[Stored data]
************

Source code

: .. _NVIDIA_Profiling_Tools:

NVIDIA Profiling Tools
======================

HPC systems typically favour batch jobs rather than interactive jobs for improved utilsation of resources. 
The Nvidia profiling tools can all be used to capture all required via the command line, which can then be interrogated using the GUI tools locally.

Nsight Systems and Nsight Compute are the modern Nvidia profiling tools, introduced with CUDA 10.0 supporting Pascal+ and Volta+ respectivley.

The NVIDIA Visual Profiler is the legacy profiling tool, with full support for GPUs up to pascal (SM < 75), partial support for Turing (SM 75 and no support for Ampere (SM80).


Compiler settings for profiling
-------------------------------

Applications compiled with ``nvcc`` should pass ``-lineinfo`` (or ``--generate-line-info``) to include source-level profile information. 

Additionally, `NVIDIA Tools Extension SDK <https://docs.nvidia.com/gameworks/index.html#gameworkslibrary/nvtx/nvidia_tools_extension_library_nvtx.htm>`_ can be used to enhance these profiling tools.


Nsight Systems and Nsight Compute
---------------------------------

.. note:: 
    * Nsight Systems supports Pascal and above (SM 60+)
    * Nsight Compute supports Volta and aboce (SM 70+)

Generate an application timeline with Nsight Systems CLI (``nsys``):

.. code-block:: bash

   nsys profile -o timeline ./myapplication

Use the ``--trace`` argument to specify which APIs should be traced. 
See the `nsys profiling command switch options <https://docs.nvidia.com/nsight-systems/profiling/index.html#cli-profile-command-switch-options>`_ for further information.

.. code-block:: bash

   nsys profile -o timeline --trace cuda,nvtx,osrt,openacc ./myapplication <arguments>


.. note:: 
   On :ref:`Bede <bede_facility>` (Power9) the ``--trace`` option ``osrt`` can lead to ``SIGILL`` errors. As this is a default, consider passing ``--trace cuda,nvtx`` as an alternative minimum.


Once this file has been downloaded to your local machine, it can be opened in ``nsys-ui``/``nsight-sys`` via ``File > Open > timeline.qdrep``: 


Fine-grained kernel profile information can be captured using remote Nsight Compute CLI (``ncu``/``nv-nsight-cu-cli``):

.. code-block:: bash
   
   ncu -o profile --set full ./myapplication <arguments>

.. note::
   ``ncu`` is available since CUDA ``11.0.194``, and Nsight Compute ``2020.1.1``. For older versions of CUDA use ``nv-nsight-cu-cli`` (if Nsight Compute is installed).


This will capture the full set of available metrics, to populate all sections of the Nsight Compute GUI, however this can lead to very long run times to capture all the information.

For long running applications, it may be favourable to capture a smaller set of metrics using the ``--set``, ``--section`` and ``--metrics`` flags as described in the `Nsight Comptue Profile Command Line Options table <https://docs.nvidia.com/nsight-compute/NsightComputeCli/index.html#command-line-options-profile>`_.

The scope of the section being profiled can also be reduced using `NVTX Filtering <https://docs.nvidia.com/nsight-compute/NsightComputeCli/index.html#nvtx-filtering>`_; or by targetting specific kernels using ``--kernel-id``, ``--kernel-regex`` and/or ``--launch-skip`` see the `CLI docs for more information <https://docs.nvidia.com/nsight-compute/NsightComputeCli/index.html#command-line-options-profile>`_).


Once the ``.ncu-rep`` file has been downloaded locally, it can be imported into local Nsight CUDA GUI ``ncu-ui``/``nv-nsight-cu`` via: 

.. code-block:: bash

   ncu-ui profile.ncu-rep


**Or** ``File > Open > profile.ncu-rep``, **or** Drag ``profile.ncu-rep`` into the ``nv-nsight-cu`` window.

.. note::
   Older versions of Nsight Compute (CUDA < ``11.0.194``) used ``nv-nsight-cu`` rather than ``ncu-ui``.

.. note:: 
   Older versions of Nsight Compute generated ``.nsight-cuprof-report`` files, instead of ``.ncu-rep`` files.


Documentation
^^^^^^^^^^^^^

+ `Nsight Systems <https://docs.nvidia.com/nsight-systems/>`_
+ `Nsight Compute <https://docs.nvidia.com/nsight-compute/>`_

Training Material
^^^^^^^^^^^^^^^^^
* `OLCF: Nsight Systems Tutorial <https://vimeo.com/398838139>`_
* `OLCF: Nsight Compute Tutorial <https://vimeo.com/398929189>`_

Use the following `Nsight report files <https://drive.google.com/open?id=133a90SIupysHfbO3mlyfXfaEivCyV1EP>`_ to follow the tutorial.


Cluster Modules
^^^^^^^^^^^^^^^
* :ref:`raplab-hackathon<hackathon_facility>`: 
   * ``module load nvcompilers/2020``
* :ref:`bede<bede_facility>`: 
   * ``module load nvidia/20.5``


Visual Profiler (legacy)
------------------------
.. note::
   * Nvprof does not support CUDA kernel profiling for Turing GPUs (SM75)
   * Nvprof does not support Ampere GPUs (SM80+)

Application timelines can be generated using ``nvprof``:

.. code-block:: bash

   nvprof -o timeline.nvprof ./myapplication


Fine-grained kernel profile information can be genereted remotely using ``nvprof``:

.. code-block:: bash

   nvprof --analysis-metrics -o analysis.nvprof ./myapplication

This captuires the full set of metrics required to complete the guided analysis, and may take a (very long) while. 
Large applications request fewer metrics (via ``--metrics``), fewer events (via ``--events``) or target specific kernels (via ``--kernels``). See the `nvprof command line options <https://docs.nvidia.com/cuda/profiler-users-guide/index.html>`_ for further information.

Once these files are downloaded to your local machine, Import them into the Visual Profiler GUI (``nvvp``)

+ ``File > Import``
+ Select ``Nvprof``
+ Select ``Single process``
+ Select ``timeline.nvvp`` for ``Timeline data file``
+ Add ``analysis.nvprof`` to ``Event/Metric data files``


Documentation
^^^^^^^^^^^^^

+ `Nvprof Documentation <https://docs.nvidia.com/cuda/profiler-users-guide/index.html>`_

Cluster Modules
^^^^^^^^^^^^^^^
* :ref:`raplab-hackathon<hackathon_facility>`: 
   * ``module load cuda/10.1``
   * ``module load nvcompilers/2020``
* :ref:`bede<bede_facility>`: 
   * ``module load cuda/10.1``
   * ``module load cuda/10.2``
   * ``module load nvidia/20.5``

************

__Task statement__: Only the lines above that hold "full" are wanted. Show every one of them.

__Answer to the problem__:
The NVIDIA Visual Profiler is the legacy profiling tool, with full support for GPUs up to pascal (SM < 75), partial support for Turing (SM 75 and no support for Ampere (SM80).
   ncu -o profile --set full ./myapplication <arguments>
This will capture the full set of available metrics, to populate all sections of the Nsight Compute GUI, however this can lead to very long run times to capture all the information.
This captuires the full set of metrics required to complete the guided analysis, and may take a (very long) while. 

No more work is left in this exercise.